KBRA Assigns Preliminary Ratings to TCN 2026-SFR1
16 Jan 2026 | New York
KBRA assigns preliminary ratings to four classes of TCN 2026-SFR1 single-family rental pass-through certificates.
TCN 2026-SFR1 is a single-borrower, single-family rental (SFR) securitization that will be collateralized by a single floating-rate loan secured by mortgages on income-producing single-family units in 1,499 properties. The interest only floating-rate loan has an initial term of two-years and three one-year extension options. The subject transaction will be the 14th KBRA-rated securitization issued by Tricon.
The underlying single-family rental properties are located in or near 26 Core Based Statistical Areas (CBSAs) across nine states. The top-three CBSAs represent 57.5% of the portfolio and include Atlanta (27.9%), Phoenix (19.1%), and Tampa (10.6%).
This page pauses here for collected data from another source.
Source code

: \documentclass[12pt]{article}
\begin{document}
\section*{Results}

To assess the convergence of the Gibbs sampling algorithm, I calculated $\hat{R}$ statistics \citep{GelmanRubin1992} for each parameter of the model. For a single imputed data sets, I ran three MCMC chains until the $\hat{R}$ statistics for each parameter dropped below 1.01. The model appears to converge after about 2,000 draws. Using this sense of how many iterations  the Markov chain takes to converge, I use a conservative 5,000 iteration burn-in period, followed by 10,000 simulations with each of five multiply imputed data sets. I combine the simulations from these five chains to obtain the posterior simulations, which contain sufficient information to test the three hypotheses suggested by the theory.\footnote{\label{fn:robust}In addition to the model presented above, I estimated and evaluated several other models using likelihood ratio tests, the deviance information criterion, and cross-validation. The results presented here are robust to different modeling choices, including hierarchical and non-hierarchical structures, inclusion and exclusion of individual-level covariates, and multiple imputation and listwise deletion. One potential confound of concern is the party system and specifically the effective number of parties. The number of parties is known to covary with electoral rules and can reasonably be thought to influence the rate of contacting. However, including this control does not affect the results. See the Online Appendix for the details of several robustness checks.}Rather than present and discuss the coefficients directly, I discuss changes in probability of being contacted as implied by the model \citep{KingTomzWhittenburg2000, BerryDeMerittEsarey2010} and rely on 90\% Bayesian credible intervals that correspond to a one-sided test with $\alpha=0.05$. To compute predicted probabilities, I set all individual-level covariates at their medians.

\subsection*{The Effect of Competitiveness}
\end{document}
The aggregate BPO value of the underlying homes is $535.4 million, yielding an LTV of 76.7%. KBRA adjusted the BPOs, which yielded an aggregate value of $514.0 million, which represents a 4.0% haircut to the nominal BPO value. The resulting LTV based on KBRA’s adjusted BPO value was 79.9%.
KBRA uses a hybrid analysis to evaluate SFR transactions, which incorporates elements of both KBRA’s CMBS and RMBS methodologies, as the underlying real estate contains commercial and residential characteristics. As the properties generate a cash flow stream from tenant rental payments, elements of CMBS methodologies are used to determine the loan’s probability of default (PD). To determine loss given default (LGD), KBRA assumes the underlying properties would be liquidated in the residential property market. In determining LGD, KBRA subjects the real estate properties to home price stress scenarios using elements of RMBS methodologies. This hybrid analysis is described in more in KBRA’s U.S. Single-Family Rental Securitization Methodology.